Hand to mouth
2015 09 09 | journal
I failed in clearly explaining to someone the other day why I have problems working retail - specifically in the nature of stocking and price-checking the strips along the shelves.
I can’t read anything below my knee level (even if I were bending over) or over eye level (without standing on something). Anything on a bottom shelf, I'd have to lay on the floor to be able to read it. While some kinds of stocking are simple once you get to know where things go, price accuracy is not. In many stores it's done by computer and hand-held device - you have to visually check what's on your hand-held against what's on the shelf strips. This I cannot do. I can’t run the machines in the stock room that are used for accessing stock on high shelves. In areas where the stock is shelves and racks and peg boards full of very small things, I'm lost. As a shopper, that's kind of a nightmare for me. I always ask for help. I have to. When I was working to help set up a Target store, I also couldn’t read the instructions on putting shelves together. The print was horrendously small.

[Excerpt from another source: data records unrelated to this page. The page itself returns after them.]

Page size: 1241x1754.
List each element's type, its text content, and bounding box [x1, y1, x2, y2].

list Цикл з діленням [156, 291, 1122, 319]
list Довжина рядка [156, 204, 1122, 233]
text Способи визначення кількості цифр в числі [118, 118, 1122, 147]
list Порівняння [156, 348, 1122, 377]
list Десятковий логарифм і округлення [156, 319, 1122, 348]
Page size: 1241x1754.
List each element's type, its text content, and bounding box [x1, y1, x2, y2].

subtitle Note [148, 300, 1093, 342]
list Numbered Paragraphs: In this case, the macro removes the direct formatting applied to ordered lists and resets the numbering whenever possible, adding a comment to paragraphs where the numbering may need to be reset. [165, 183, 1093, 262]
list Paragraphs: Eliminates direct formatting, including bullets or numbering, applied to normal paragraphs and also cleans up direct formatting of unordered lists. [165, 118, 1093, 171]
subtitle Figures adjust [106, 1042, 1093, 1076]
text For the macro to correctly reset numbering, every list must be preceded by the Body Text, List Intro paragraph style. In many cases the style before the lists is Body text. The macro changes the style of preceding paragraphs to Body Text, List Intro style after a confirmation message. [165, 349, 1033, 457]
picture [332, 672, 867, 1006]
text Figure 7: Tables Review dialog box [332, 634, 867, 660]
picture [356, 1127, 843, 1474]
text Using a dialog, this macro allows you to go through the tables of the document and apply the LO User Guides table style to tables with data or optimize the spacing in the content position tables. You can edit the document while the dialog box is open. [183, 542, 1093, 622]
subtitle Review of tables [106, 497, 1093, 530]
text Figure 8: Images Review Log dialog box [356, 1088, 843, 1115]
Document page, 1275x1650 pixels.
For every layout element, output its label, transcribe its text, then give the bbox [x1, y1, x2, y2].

Looking at a buffet table is just plates of colours. There are plates of red things, yellow things, brown things. A lot of cooked meats tend to look the same from my vantage point, though some cold cuts are easier to pick out than others. If it's trays of sandwiches, they all look the same. All I see is bread. I have to get people to tell me what food is in front of me a good deal of the time in situations like that. Luckily, I at least know veggies and fruits just by the colours - except for the time I thought the cubes were cheese, and they turned out to be melons. Yeuch. I hate melons. I ate it anyhow, so as not to be rude. It's also handy that I like both tomato and red peppers, because they both look the same to me.
I have to admit, I have grown to love the labels above the food at the Nations steam tables. Those I can read.